On July 15, the Boston school committee voted to abandon race as a factor in public school assignments under threat of a federal lawsuit alleging the current system discriminates against white children. This decision has raised concern that this will turn back the clock on a quarter century of desegregation efforts that began with mandatory busing.

School committee members voted 5 to 2 to exclude race from assignment considerations rather than risk court intervention.
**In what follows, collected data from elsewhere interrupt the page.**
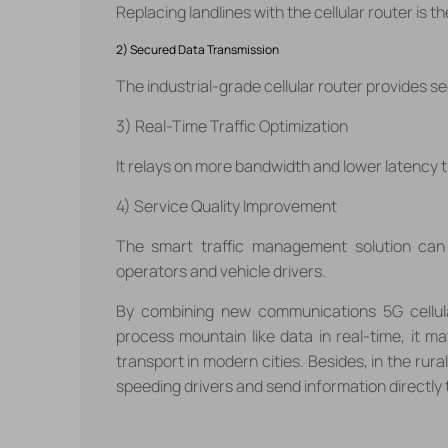
Replacing landlines with the cellular router is 
2) Secured Data Transmission
The industrial-grade cellular router provides 
3) Real-Time Traffic Optimization
It relays on more bandwidth and lower latency 
4) Service Quality Improvement
The smart traffic management solution ca
operators and vehicle drivers.
By combining new communications 5G cellul
process mountain like data in real-time, it m
transport in modern cities. Besides, in the rur
speeding drivers and send information directly t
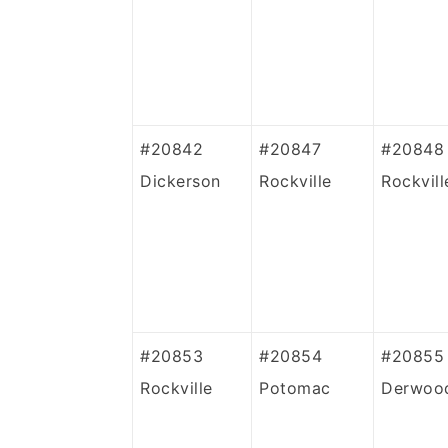
#20842
#20847
#20848
Dickerson
Rockville
Rockvill
#20853
#20854
#20855
Rockville
Potomac
Derwoo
Boston Mayor Thomas M. Menino stated, "Every time we’ve gone up to the courts, we’ve lost." Menino was referring to a federal court decision last year that struck down racial preferences at Boston Latin, one of three exam schools, where students are admitted based on academic merit, where they live, where their siblings go to school and lottery number.

Agreeing with the mayor, Boston school superintendent Thomas W. Payzant stated, "There was little probability that we would prevail on the continued use of race as a component of the controlled choice student assignment plan."

Many disagreed and predicted an eventual return to the days of racially imbalanced schools, but in a city with only 16 percent white students that appears impossible. Because of immigration trends, Boston’s current student population is 16 percent white, 49 percent black, 26 percent Hispanic and 9 percent Asian. In addition, many neighborhoods have become more racially mixed, according to city officials. At the time busing began, the city’s public school population was 52 percent white, 37 percent black, 8 percent Hispanic and 3 percent Asian.

When Boston Latin School was forced to drop race as a selection factor, the number of black and Hispanic students admitted to the school fell by only 2 percent from the previous year. According to a study conducted by the city, if race had not been considered for admissions this past year, fewer than 1,000 students new to the system or moving into the transition grades of kindergarten, 1, 6, and 9 would have been affected. Of those, about half the students would have received their higher choice school.

Mayor Menino has stated that his goal is to allow every student to walk to school within the next six years. To meet this goal, plans to build five new neighborhood-based schools are underway.